**Written exercise:**
In the court excerpt below, who did the Court appoint as Special Master?

**Text to read:**
────────────────────────────────────────

The parties submitted numerous briefs and documents on the issue of the appointment of a receiver, and the Court held two hearings and a telephonic status conference. See Doc. 296 at 5. Ultimately, the Court appointed Special Master Gayland Cowen. Id. at 6. The Court granted the Special Master broad authority to monitor the financial activities of HPL and granted him electronic access to HPL's bank accounts. Id. at 7. On March 16, 2016, the United States filed its Motion for Appointment of Receiver and/or Co-Special Master, or Preliminary Injunctive Relief. Doc. 153. This Motion was granted on March 31, 2017. See generally Docs. 296, 351. A Co-Special Master was appointed on July 10, 2017. Doc. 353.

Meanwhile, on April 11, 2016 this Court, acting sua sponte, dismissed Counts I through VIII of the Complaint for lack of jurisdiction "for the reasons set forth in Pan American World Airways, Inc. v. United States, 371 U.S. 296 (1963)." Thereafter, the parties briefed Defendants' Motion to Dismiss Count IX for failure to state a claim; however, before the Motion was ruled on, the United States moved to dismiss Count IX without prejudice on May 30, 2017. See Docs. 336, 345; see also Fed. R. Civ. P. 41(a)(2) ("Unless the order states otherwise, a dismissal under this paragraph is without prejudice."). Defendants did not oppose the Motion, and so it was granted, "leaving in place only the United States' request for temporary injunctive relief under 7 U.S.C. § 228a." Doc. 345.

────────────────────────────────────────

**Given material:**
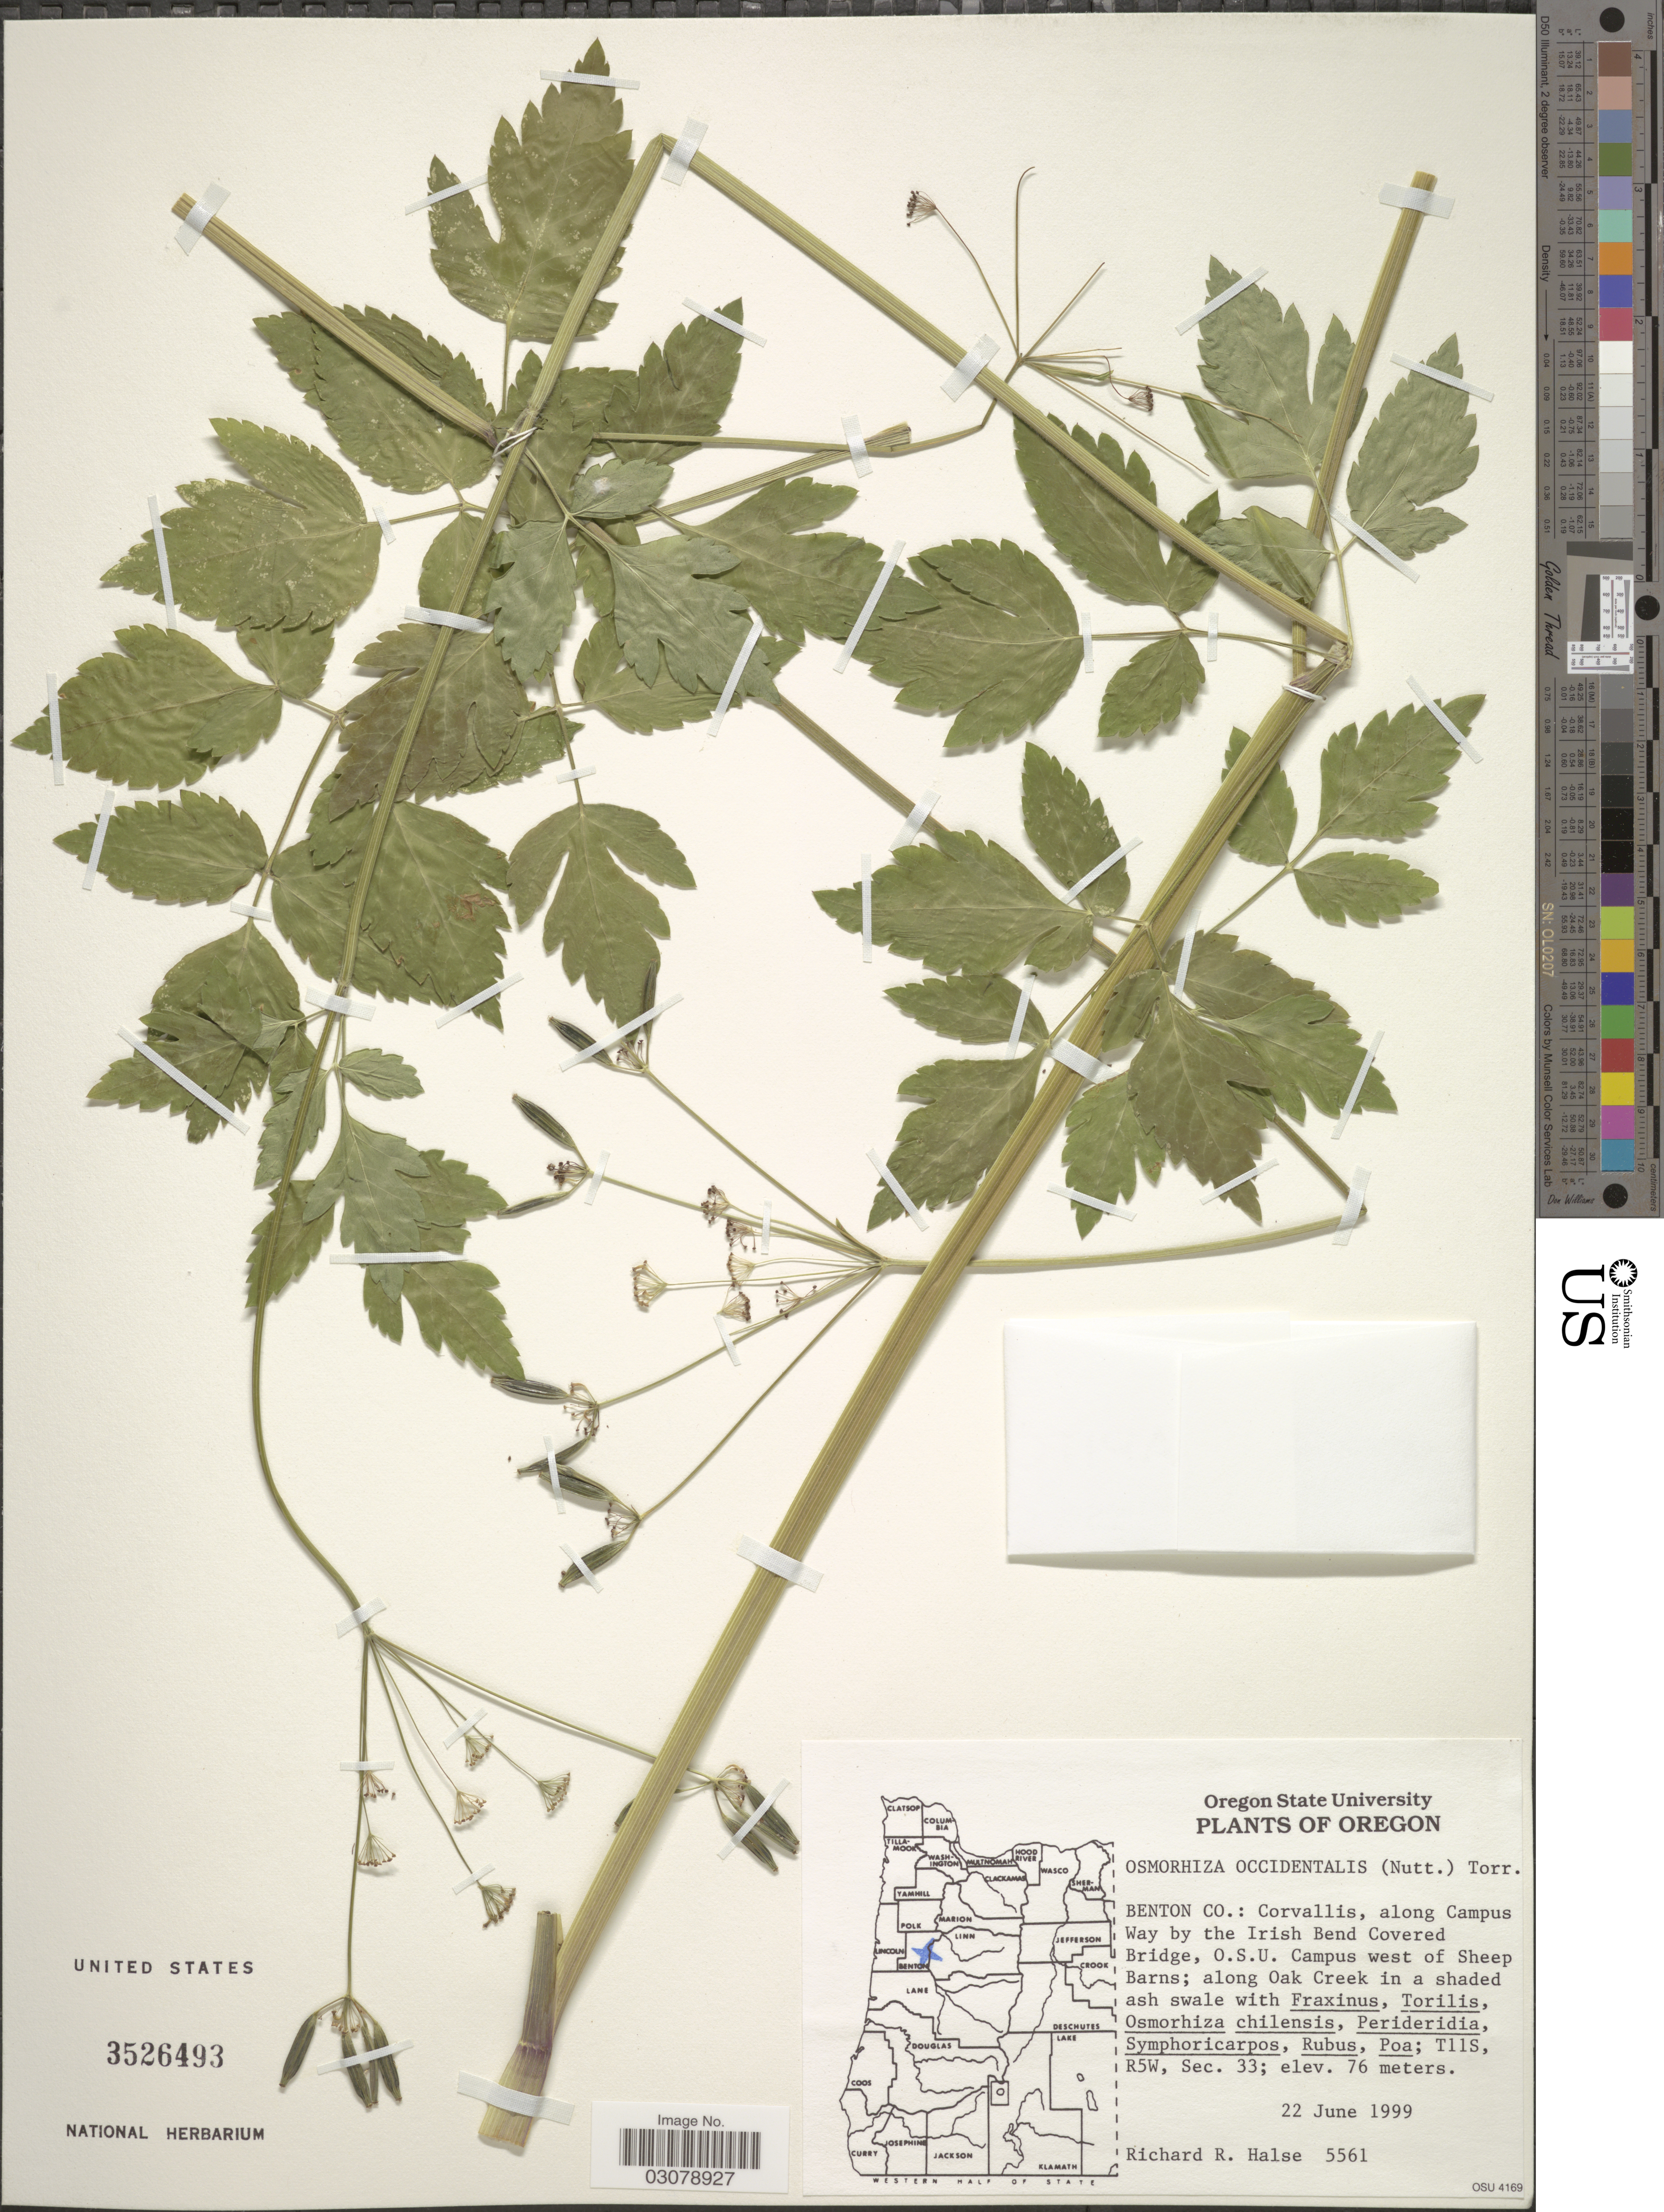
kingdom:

────────────────────────────────────────

**Solution to this problem:**
Gayland Cowen